>> begin DOCUMENT EXCERPT

Alison Brendom Alves dos Santos (born 3 June 2000) is a Brazilian athlete specialising in the 400 metres hurdles. He is a bronze medalist at the 2020 Olympic Games, the 2022 World Champion and the third fastest athlete in the history of the event, in addition to being a gold medalist in the 2019 Pan American Games. Dos Santos is currently the South American and Pan American record holder in the competition.

He was the 2022 Diamond League 400 m hurdles champion.

Early life
As a 10-month-old, a domestic accident left him with third-degree oil burns on his head and characteristic scars.

As a child, Alison took a chance on judo. It was during this period that he earned the nickname Piu, but soon left the mat for athletics. At the age of 16, he was already competing among adults.

Career
Dos Santos won a bronze medal at the 2018 World U20 Championships.

At just 19 years old, he participated in the 2019 Pan American Games, held in Lima, Peru, where he won the 400m hurdles event, breaking his personal record, and the South American under-20 record, with the time of 48.45. It was the fourth best time in the world at the moment, and with that, Dos Santos qualified for the 2020 Summer Olympics. He had already won gold in the same event, at the 2019 Summer Universiade, weeks before.

>> end DOCUMENT EXCERPT

PROMPT A: In the biography of Alison dos Santos, what nickname did he earn during his time in judo?

>> begin SUPPLIED RECORDS

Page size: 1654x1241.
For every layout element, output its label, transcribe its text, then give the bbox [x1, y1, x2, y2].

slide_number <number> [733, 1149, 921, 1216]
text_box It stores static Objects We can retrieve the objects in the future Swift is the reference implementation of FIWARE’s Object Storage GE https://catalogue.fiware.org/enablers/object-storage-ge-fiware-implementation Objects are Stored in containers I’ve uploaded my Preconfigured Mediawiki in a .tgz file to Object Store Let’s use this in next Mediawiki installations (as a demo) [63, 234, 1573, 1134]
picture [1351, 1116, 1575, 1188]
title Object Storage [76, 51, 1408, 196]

>> end SUPPLIED RECORDS
>> begin SUPPLIED RECORDS

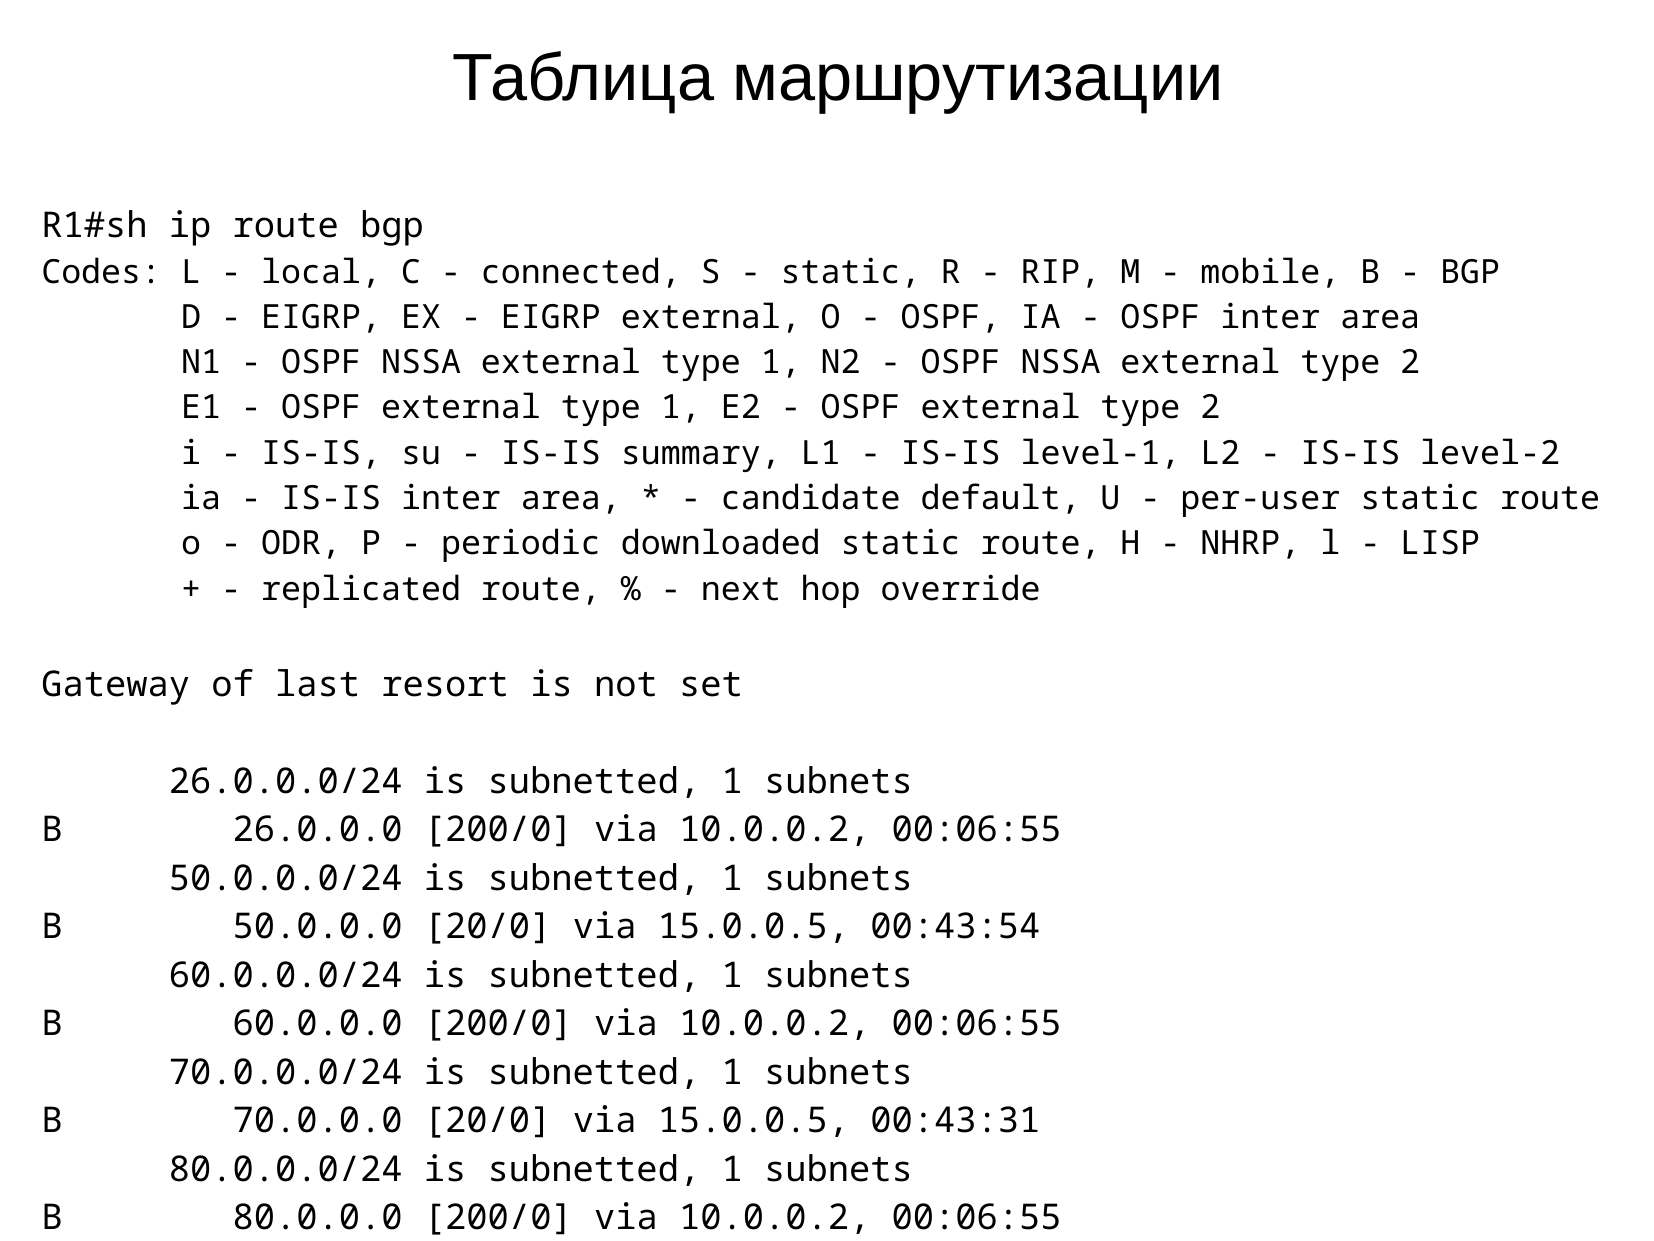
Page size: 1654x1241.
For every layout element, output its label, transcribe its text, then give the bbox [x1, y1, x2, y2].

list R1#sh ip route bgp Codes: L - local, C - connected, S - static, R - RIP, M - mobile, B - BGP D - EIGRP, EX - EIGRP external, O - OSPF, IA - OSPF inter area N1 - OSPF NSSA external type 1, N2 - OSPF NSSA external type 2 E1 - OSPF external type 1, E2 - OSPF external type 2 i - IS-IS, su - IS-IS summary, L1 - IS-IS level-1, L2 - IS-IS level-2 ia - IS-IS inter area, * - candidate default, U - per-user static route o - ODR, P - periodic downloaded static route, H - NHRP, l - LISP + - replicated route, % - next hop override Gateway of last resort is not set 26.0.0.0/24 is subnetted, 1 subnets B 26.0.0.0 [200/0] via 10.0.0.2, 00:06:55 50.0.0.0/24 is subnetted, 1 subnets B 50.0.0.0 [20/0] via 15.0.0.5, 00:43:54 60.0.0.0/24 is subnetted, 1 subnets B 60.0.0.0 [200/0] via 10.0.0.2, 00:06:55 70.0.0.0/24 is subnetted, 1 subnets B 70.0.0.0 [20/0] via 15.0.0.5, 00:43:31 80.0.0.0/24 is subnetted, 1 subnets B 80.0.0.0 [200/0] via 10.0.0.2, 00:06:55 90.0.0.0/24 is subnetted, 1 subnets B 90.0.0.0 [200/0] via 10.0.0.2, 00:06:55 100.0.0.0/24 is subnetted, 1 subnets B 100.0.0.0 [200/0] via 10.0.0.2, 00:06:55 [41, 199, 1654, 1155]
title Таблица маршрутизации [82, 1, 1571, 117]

>> end SUPPLIED RECORDS
>> begin SUPPLIED RECORDS

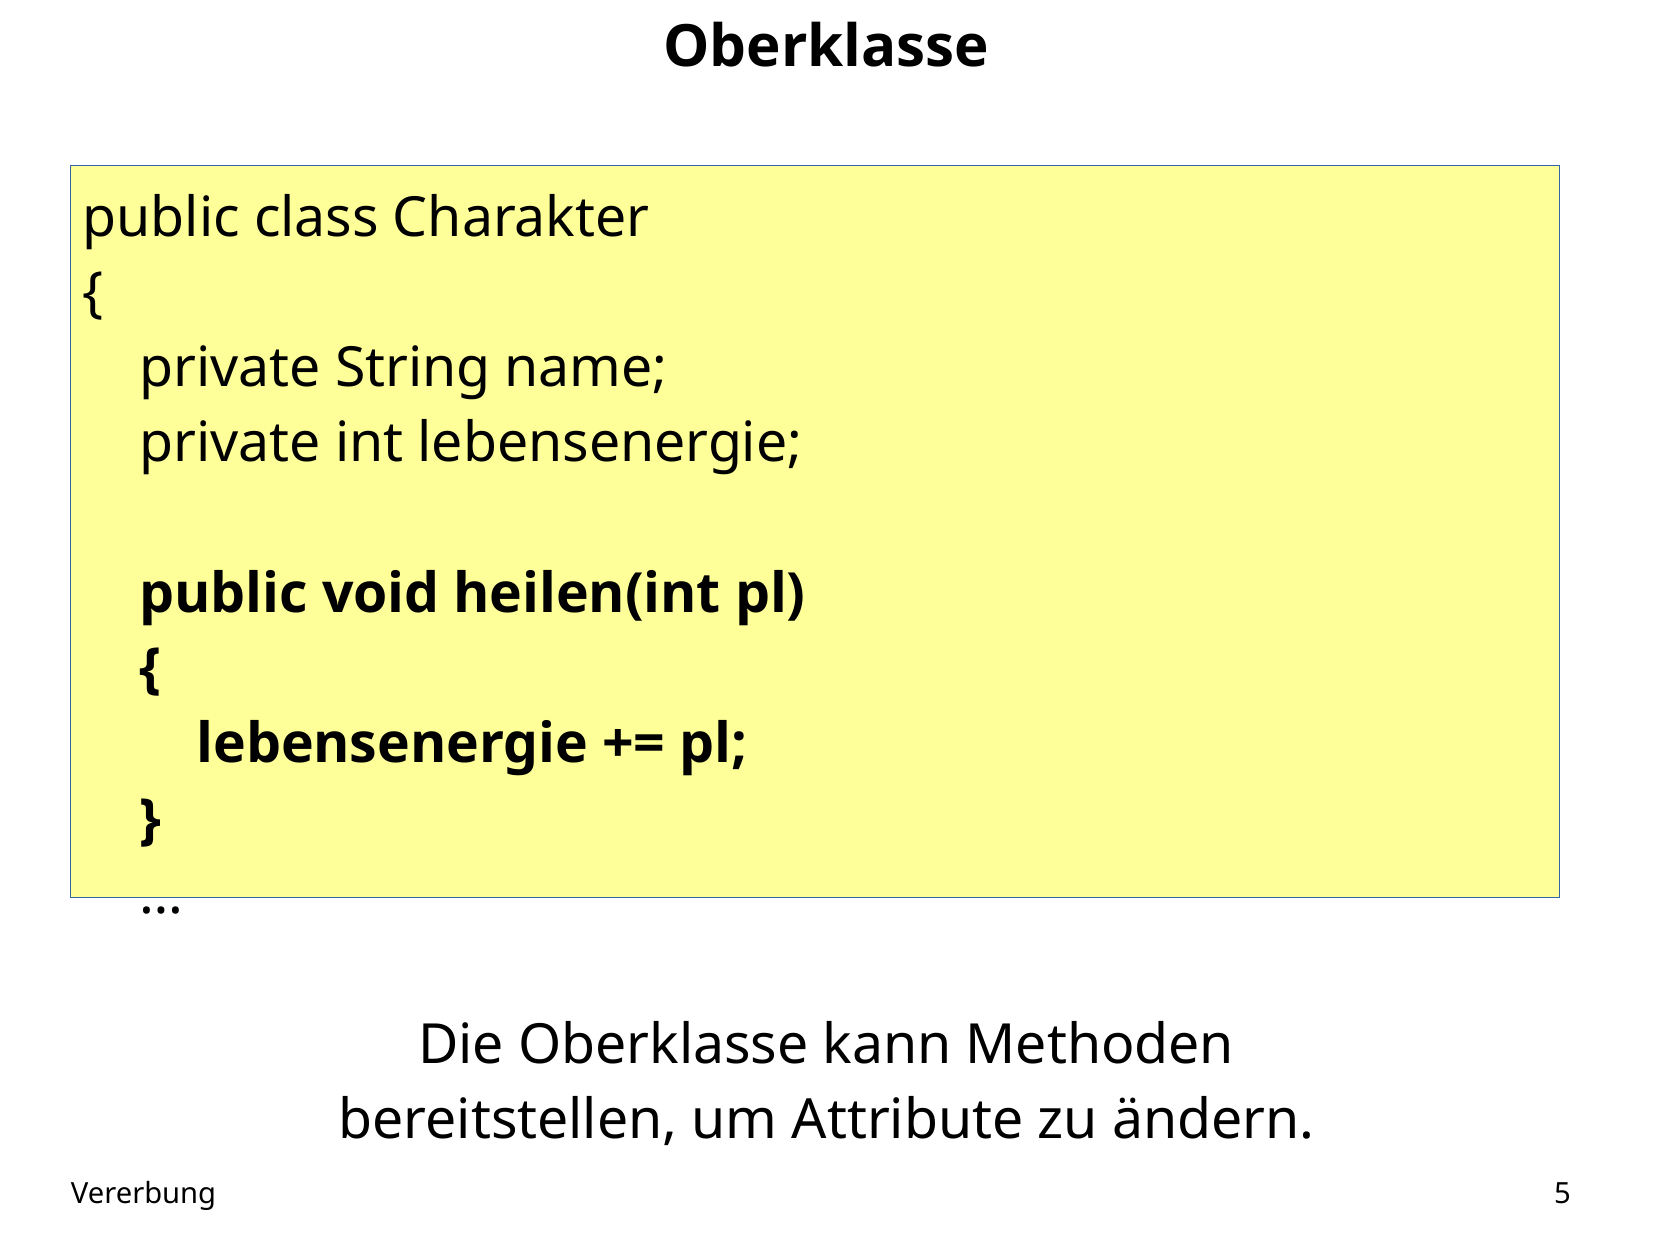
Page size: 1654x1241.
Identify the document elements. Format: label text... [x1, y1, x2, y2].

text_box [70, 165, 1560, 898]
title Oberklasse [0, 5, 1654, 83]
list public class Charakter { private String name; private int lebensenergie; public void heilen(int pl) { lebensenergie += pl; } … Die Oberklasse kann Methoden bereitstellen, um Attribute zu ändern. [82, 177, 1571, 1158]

>> end SUPPLIED RECORDS

PROMPT B: Find each line of the records containing the string "title", matching case, and copy those lines.

FULL RESPONSE A: Piu

FULL RESPONSE B:
title Object Storage [76, 51, 1408, 196]
title Таблица маршрутизации [82, 1, 1571, 117]
title Oberklasse [0, 5, 1654, 83]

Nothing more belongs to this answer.